Online sellers of second-hand vintage Apple iPod touch devices were demanding eye-watering prices just hours after Apple quietly announced it is killing off the iPod, 20 years after it singlehandedly reinvented the way we consume and engage with music.

Among the “deals” on eBay are a refurbished 6th-generation iPod touch with 64GB of storage selling for $8000; a 6th-generation unit with 16GB of space selling for $5000; and a refurbished 7th-generation unit, with 256GB storage, selling for over $900.

Considering that current pricing for the 7th-generation iPod touch peaks at $599 for the 256GB model – still available online from Apple “while stocks last” – online sellers seemingly expect a rush on iPod touch inventories after Apple this week quietly announced the devices will only be sold until current stocks are depleted.

The death of the iPod – which, Apple said in its press release-cum-iPod homage, “captivated users all over the world with the ability to take their music with them on the go” – marks the end of an era for a device that grew from being a storage unit for music files into an all-purpose gaming, video, music, social-conferencing and augmented reality device.

Apart from its ability to cram 1,000 songs into a portable unit, the original iPod was notable for innovations such as its click wheel interface – which made it easier to quickly scroll through menus and song lists – and the iTunes Music Store, which debuted in 2003 with the grudging support of major music labels that understood portable digital music was a nail in the coffins of then-common CDs.

Apple produced 27 variations on the concept, ranging from the simple clip-on design of the second-generation iPod Shuffle to the tiny touch-screen iPod Nano and the increasingly iPhone-like iPod Touch, which in its current form works like a lower-specced iPhone without mobile network access.

Gently down the stream

Since the first iPod was launched on 23 October 2001, it and its descendants have sold an estimated 450 million units – helping then newly-appointed CEO Steve Jobs turn the one-time computing has-run into a consumer-electronics behemoth.

Last year, however, the company sold just 3 millon iPod touch units compared with the approximately 250 million iPhones it sold – suggesting that storing music on a dedicated device had become a niche practice – yet “the spirit of iPod lives on”, Joswiak said, noting that “we’ve integrated an incredible music experience across all our products”.

Recent years have seen Apple reposition its Apple Music streaming service – which competes with the likes of Spotify, Google Music, and Amazon Music – at the centre of its music ecosystem, providing access to 90 million songs from its smart watch, home smart speaker, smartphone, and tablet.

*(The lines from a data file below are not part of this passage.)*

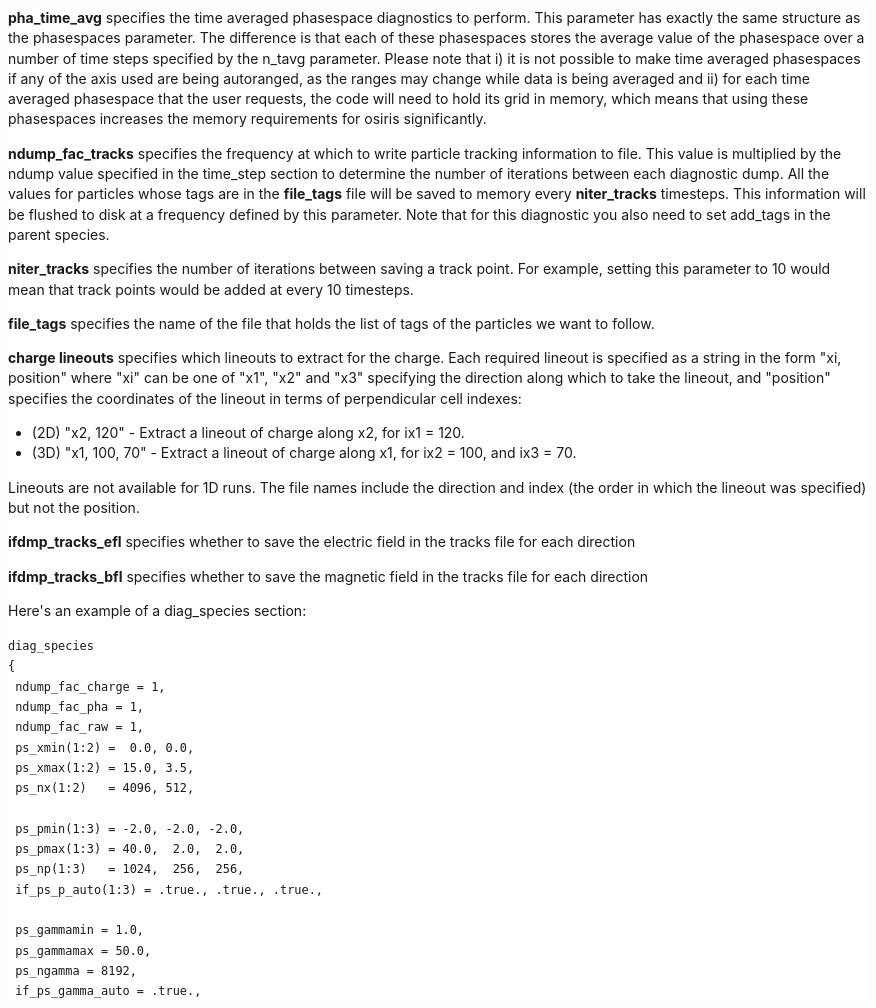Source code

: **pha_time_avg** specifies the time averaged phasespace diagnostics to
perform. This parameter has exactly the same structure as the
phasespaces parameter. The difference is that each of these phasespaces
stores the average value of the phasespace over a number of time steps
specified by the n_tavg parameter. Please note that i) it is not
possible to make time averaged phasespaces if any of the axis used are
being autoranged, as the ranges may change while data is being averaged
and ii) for each time averaged phasespace that the user requests, the
code will need to hold its grid in memory, which means that using these
phasespaces increases the memory requirements for osiris significantly.

**ndump_fac_tracks** specifies the frequency at which to write particle
tracking information to file. This value is multiplied by the ndump
value specified in the time_step section to determine the number of
iterations between each diagnostic dump. All the values for particles
whose tags are in the **file_tags** file will be saved to memory every
**niter_tracks** timesteps. This information will be flushed to disk at
a frequency defined by this parameter. Note that for this diagnostic you
also need to set add_tags in the parent species.

**niter_tracks** specifies the number of iterations between saving a
track point. For example, setting this parameter to 10 would mean that
track points would be added at every 10 timesteps.

**file_tags** specifies the name of the file that holds the list of tags
of the particles we want to follow.

**charge lineouts** specifies which lineouts to extract for the charge.
Each required lineout is specified as a string in the form "xi,
position" where "xi" can be one of "x1", "x2" and "x3" specifying the
direction along which to take the lineout, and "position" specifies the
coordinates of the lineout in terms of perpendicular cell indexes:

- (2D) "x2, 120" - Extract a lineout of charge along x2, for ix1 = 120.
- (3D) "x1, 100, 70" - Extract a lineout of charge along x1, for ix2 =
  100, and ix3 = 70.

Lineouts are not available for 1D runs. The file names include the
direction and index (the order in which the lineout was specified) but
not the position.

**ifdmp_tracks_efl** specifies whether to save the electric field in the
tracks file for each direction

**ifdmp_tracks_bfl** specifies whether to save the magnetic field in the
tracks file for each direction

Here's an example of a diag_species section:

```text
diag_species 
{
 ndump_fac_charge = 1, 
 ndump_fac_pha = 1, 
 ndump_fac_raw = 1,
 ps_xmin(1:2) =  0.0, 0.0, 
 ps_xmax(1:2) = 15.0, 3.5,  
 ps_nx(1:2)   = 4096, 512, 

 ps_pmin(1:3) = -2.0, -2.0, -2.0,
 ps_pmax(1:3) = 40.0,  2.0,  2.0,
 ps_np(1:3)   = 1024,  256,  256,
 if_ps_p_auto(1:3) = .true., .true., .true., 
  
 ps_gammamin = 1.0, 
 ps_gammamax = 50.0,
 ps_ngamma = 8192,
 if_ps_gamma_auto = .true.,
```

Apple isn’t looking back at the iPod touch, whose limited connectivity limits its use of streaming music that has rapidly become the de facto way of accessing music.

To demonstrate that streaming is about more than just playing existing versions of songs, Apple last year committed to upgrading much of its library to higher-quality lossless audio format, as well as partnering with audio specialist firm Dolby to provide audio that leverages the Spatial Audio features of its AirPod Pro wireless headphones.

“With the dawn of immersive audio, we can take the music lover inside the music,” said producer, songwriter and composer Giles Martin, who has worked extensively on the Beatles back catalogue and a broad range of music styles.

Using the new technology, Martin said, “listening experience is transformative and the possibilities for the creator are endless…. There is a unique experience of being able to fully immerse myself in music that, although it is familiar, suddenly sounds new, fresh, and immediate.”

Whether consumers will value Apple’s latest nods to its audiophile customers, however, remains to be seen.

Apple Music has grown its subscriber base rapidly since its 2015 launch, reaching 78 million subscribers last June to become the world’s second largest streaming service – behind industry leader Spotify – and generating an estimated $5.5 billion ($US4.1 billion) in annual revenues for Apple.

More than 523 million people subscribe to streaming music services worldwide, according to a recent report by MIDiA Research that put Spotify’s user base at 160 million – although the company has warned of slower growth ahead in the wake of what it calls the ‘attention recession’ as the COVID-19 entertainment boom eases.